Of course, now that we’re getting a look at the transcripts from previous witnesses, I can’t say as I blame the Dotard, this stuff is equal parts incriminating and embarrassing (embarrminating?). State Department employees calling Sean Hannity to figure out just what the fuck was going on in their own government? Jesus. We’re not even a banana republic, we’re a banana-flavored Laffy Taffy republic.
Donnie Two-Scoops may not be cooperating with the impeachment inquiry, but guess who is? Lev Parnas, Rudy Giuliani’s literal-and-possibly-also-figurative-like-maybe-they-go-to-brunch-together partner in crime! Lev can tell us all kinds of fun stuff about how him n’ Rudy toured Ukraine in search of Biden dirt, and I don’t mean at gardening supply stores.
The Michael Jordan, the Wayne Gretzky, the very GOAT of Losing in Court, Donald J. Trump (the “J” stands for “Jesus, I lose in court all the fucking time) lost in court yet again, as a three-judge panel rejected his pathetic “I have total immunity from subpoenas because of this very special Magic: the Gathering card” argument, and ordered him to fork over the damn tax returns, already. In the end, I suppose it’ll be up to Supreme Court to decide this shit once and for all, assuming Kavanaugh ever sobers up enough to take the case.
Also, the Hairplug That Ate Decency took another big, ugly, step towards pulling the U.S. out of the Paris Climate Agreement, because really, why should he limit his destructive treachery to just those Americans alive during his term?

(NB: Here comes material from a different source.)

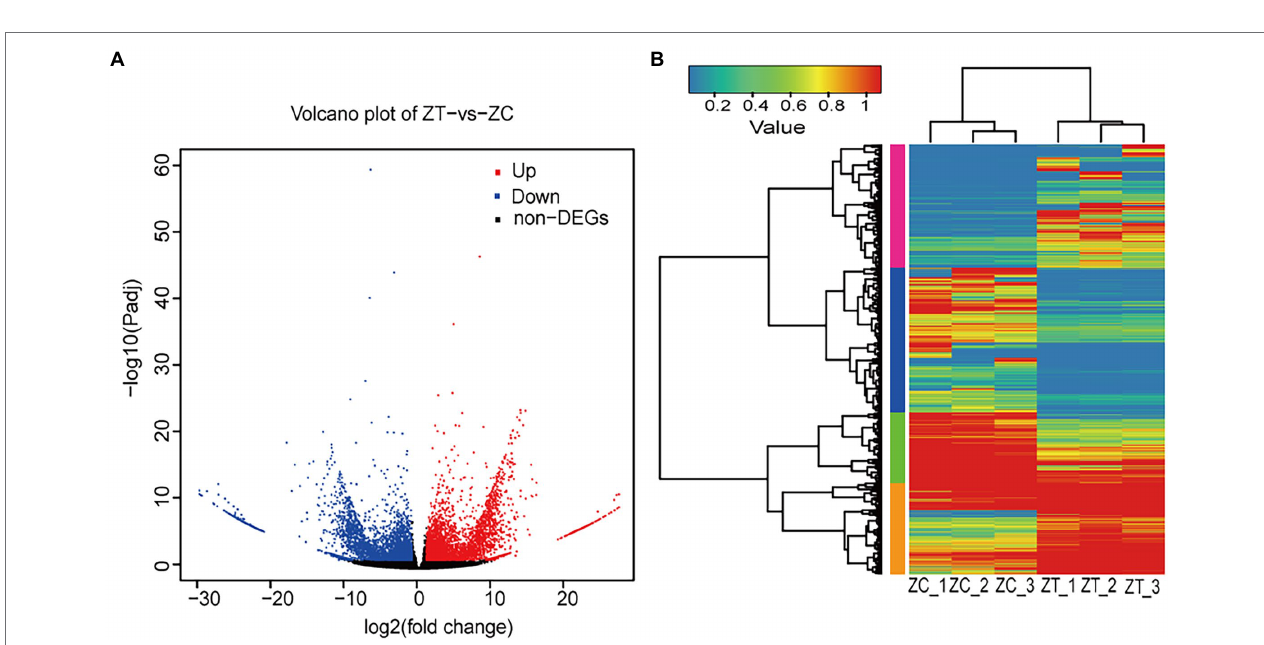
FIGURE 2 | The Volcano plot and Cluster plot of the differential expression isoforms in ZC and ZT samples [ (A) Volcano plot; (B) Cluster plot. ZC: root samples from normal flowering plant; ZT: root samples from early flowering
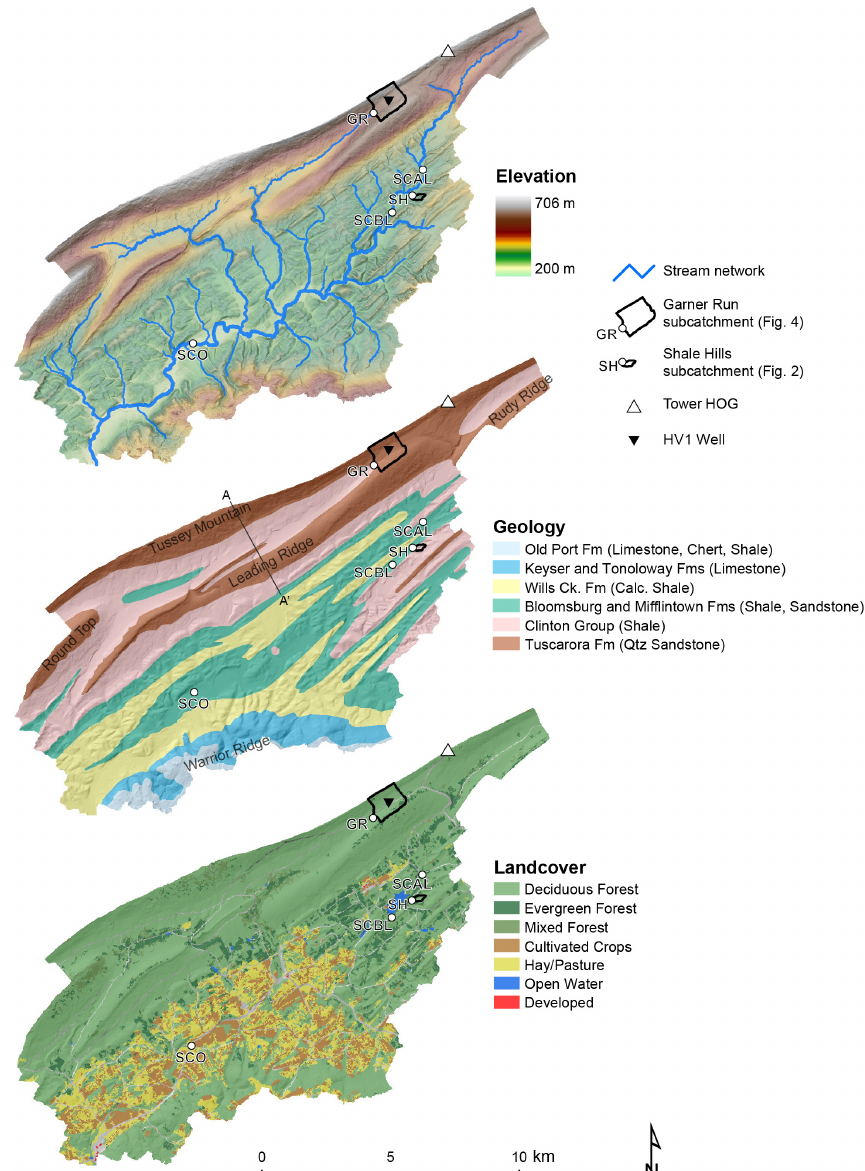
Figure 3. Map of Shavers Creek watershed, highlighting (a) topography derived from airborne lidar, (b) geology (Berg et al., 1980), and (c) land use (Homer et al., 2015). In moving from “measure everything everywhere” (our paradigm in the 8ha Shale Hills catchment; SH) to “measure only what is needed” in the Shavers Creek watershed (164km 2 ), we chose to investigate two new first-order subcatchments: a forested sandstone site (along Garner Run, marked GR) and an agricultural calcareous shale site (to be determined). In addition, three sites on Shavers Creek have been chosen as stream discharge and chemistry monitoring sites (marked SCAL – Shavers Creek above lake; SCBL – Shavers Creek below lake; and SCO – Shavers Creek outlet). Location of Fig. 4 is indicated by cross section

Plus I see the five paragons of white mediocrity who make up the Citrus Country, Florida Board of Commissioners decided to block their library system’s request for funding to cover digital subscriptions to the New York Times, merrily bellowing “fake news” and other attacks on the press, because we’re doing this fun thing in this country lately where we normalize fascism.
Ok, that’s what I’ve got for ya tonight, Resisters. Internet’s still down at my place, so forgive me if I missed anything, being out in public this long drives me insane. I’m gonna drive back to my cave now, and snarl at anyone who gets too close to the windows.
*Does silver set off a metal detector? Fuck, I don’t care, you want science, follow Neil deGrasse Tyson.